Aim of the task: What's wanted is the full listing, reproduced exactly.

Data in this exercise:
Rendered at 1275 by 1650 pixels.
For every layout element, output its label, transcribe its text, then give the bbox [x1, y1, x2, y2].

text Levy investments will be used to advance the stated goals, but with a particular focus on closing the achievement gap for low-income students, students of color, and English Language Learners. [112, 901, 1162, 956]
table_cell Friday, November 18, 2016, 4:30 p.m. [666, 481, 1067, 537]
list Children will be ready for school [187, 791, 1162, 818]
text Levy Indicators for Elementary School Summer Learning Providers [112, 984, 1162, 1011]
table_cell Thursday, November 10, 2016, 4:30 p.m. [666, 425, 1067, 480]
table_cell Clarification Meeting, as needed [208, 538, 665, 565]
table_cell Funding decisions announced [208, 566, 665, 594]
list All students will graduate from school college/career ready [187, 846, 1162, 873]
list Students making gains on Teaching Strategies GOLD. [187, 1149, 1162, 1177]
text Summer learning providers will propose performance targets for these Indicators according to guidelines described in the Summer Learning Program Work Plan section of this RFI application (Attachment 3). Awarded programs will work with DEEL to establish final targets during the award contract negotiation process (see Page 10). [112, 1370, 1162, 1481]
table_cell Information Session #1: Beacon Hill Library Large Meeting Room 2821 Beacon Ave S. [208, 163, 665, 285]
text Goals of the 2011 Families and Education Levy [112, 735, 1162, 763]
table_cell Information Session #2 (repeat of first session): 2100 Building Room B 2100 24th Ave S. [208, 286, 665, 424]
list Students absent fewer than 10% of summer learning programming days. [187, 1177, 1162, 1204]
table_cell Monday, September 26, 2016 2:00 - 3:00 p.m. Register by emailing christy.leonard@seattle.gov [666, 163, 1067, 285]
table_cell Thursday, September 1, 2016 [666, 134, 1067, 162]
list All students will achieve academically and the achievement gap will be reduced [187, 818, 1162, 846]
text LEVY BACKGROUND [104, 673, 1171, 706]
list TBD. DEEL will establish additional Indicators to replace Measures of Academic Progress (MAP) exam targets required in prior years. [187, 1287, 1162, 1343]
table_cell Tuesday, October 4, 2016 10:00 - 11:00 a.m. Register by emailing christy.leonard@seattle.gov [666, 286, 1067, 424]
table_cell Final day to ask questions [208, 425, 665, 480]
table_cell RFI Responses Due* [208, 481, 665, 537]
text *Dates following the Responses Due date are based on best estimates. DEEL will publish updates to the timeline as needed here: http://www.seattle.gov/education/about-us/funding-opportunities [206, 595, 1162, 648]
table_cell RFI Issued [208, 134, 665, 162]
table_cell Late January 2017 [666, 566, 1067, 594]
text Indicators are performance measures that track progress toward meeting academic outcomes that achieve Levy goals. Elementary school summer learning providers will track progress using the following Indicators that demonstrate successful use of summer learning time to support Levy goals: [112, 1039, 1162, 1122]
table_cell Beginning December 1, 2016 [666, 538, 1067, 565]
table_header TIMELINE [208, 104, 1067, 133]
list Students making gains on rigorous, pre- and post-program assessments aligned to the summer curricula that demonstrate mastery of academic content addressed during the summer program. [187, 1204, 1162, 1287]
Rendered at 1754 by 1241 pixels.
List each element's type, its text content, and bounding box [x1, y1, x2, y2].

Solution to this problem:
Rendered at 1275 by 1650 pixels.
For every layout element, output its label, transcribe its text, then give the bbox [x1, y1, x2, y2].

text Levy investments will be used to advance the stated goals, but with a particular focus on closing the achievement gap for low-income students, students of color, and English Language Learners. [112, 901, 1162, 956]
table_cell Friday, November 18, 2016, 4:30 p.m. [666, 481, 1067, 537]
list Children will be ready for school [187, 791, 1162, 818]
text Levy Indicators for Elementary School Summer Learning Providers [112, 984, 1162, 1011]
table_cell Thursday, November 10, 2016, 4:30 p.m. [666, 425, 1067, 480]
table_cell Clarification Meeting, as needed [208, 538, 665, 565]
table_cell Funding decisions announced [208, 566, 665, 594]
list All students will graduate from school college/career ready [187, 846, 1162, 873]
list Students making gains on Teaching Strategies GOLD. [187, 1149, 1162, 1177]
text Summer learning providers will propose performance targets for these Indicators according to guidelines described in the Summer Learning Program Work Plan section of this RFI application (Attachment 3). Awarded programs will work with DEEL to establish final targets during the award contract negotiation process (see Page 10). [112, 1370, 1162, 1481]
table_cell Information Session #1: Beacon Hill Library Large Meeting Room 2821 Beacon Ave S. [208, 163, 665, 285]
text Goals of the 2011 Families and Education Levy [112, 735, 1162, 763]
table_cell Information Session #2 (repeat of first session): 2100 Building Room B 2100 24th Ave S. [208, 286, 665, 424]
list Students absent fewer than 10% of summer learning programming days. [187, 1177, 1162, 1204]
table_cell Monday, September 26, 2016 2:00 - 3:00 p.m. Register by emailing christy.leonard@seattle.gov [666, 163, 1067, 285]
table_cell Thursday, September 1, 2016 [666, 134, 1067, 162]
list All students will achieve academically and the achievement gap will be reduced [187, 818, 1162, 846]
text LEVY BACKGROUND [104, 673, 1171, 706]
list TBD. DEEL will establish additional Indicators to replace Measures of Academic Progress (MAP) exam targets required in prior years. [187, 1287, 1162, 1343]
table_cell Tuesday, October 4, 2016 10:00 - 11:00 a.m. Register by emailing christy.leonard@seattle.gov [666, 286, 1067, 424]
table_cell Final day to ask questions [208, 425, 665, 480]
table_cell RFI Responses Due* [208, 481, 665, 537]
text *Dates following the Responses Due date are based on best estimates. DEEL will publish updates to the timeline as needed here: http://www.seattle.gov/education/about-us/funding-opportunities [206, 595, 1162, 648]
table_cell RFI Issued [208, 134, 665, 162]
table_cell Late January 2017 [666, 566, 1067, 594]
text Indicators are performance measures that track progress toward meeting academic outcomes that achieve Levy goals. Elementary school summer learning providers will track progress using the following Indicators that demonstrate successful use of summer learning time to support Levy goals: [112, 1039, 1162, 1122]
table_cell Beginning December 1, 2016 [666, 538, 1067, 565]
table_header TIMELINE [208, 104, 1067, 133]
list Students making gains on rigorous, pre- and post-program assessments aligned to the summer curricula that demonstrate mastery of academic content addressed during the summer program. [187, 1204, 1162, 1287]
Rendered at 1754 by 1241 pixels.
List each element's type, its text content, and bounding box [x1, y1, x2, y2].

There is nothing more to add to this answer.